Tout ça dure longtemps, mais ne fait qu’un temps. À la longue, la grosse équipe trouve le jeu aussi injuste que la petite. À force de réduire ses adversaires en purée, on se beurre de purée soi-même. Ça, ça s’appelle la mauvaise conscience. On en perd jusqu’au goût de gagner.

Ce n’est qu’après tout ça qu’un beau jour, les maîtres du jeu décideront de changer la règle. C’est dur à admettre, mais ils l’admettent : leur règle est déréglée, leur justice est injuste, leur gloire est une honte. Ils proclament donc une nouvelle règle révolutionnaire : le jeu à forces égales. Mais s’ils changent la règle, ils se gardent bien de changer le compte des points.
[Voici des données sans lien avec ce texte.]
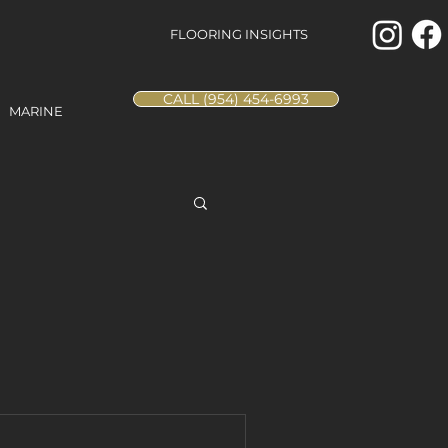
FLOORING INSIGHTS
CALL (954) 454-6993
MARINE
Les meneurs auront toujours droit à l’avance qu’ils ont gagné fair and square sous l’ancienne règle. Et que le jeu continue !

Ce qui paraît absurde en parlant du hockey ne l’est pas du tout en parlant de la société. À la fin du 20e siècle, le Canada est encore pour beaucoup le pays que son passé de privilèges britanniques a façonné. Ce n’est pas par accident que le Canada est aujourd’hui un pays anglais et que les Canadiens-Français, majoritaires au départ, sont minoritaires à l’échelle du pays et dans toutes les provinces sauf une. Ce n’est pas par accident que le principe qui a affirmé l’égalité des deux langues officielles a aussitôt infirmé les efforts faits au Québec pour effacer les acquis du nationalisme britannique d’hier. Si la majorité a changé les règles du jeu politique, ce n’était pas pour y perdre aux éliminatoires. Alors que l’affichage commercial en français est absent partout au Canada, les lois qui le favorisent dans la seule province où il existe sont combattues. La loi du Québec sur l’affichage en français passe pour un affront à la règle suprême, généreuse et moderne de la société canadienne : l’égalité des deux langues officielles. Elle mérite l’intervention de l’arbitre judiciaire et des punitions majeures pour rudesse.

Mais si le Canada veut vraiment la justice à l’avenir, il lui faut corriger l’injustice du passé. C’est ce que le Québec essaie de faire. C’est ce que le reste du Canada pourrait faire à sa manière. Les grandes villes bilingues du pays, Ottawa-Carleton et Sudbury en tête, pourraient se donner des politiques pour promouvoir l’affichage commercial en français. Étant donné qu’elles voudraient l’égalité de droit pour la minorité anglo-québécoise, ces villes pourraient exiger l’égalité de fait pour leur propre minorité franco-ontarienne. Elles pourraient combattre l’entorse à la règle de l’égalité, quand c’est l’indifférence du peuple et non la loi du peuple qui l’impose. Ce serait une manière de ramener à sa destinée bilingue un pays que le jeu du privilège britannique a si longtemps dévoyé.

Si le Québec agace tellement l’opinion canadienne, ce n’est pas parce qu’il maltraite sa minorité. C’est parce qu’il exerce à son tour et à son compte le plus arrogant des privilèges en politique : celui de fixer les règles du jeu. On a beau dire autrement, en matière d’affichage commercial, le principe canadien de la liberté est au service du privilège universel qu’est la loi du plus fort. Le Québec n’accepte pas de jouer ce jeu-là. Sa politique sur l’affichage loge à l’enseigne de l’égalité. C’est une enseigne française.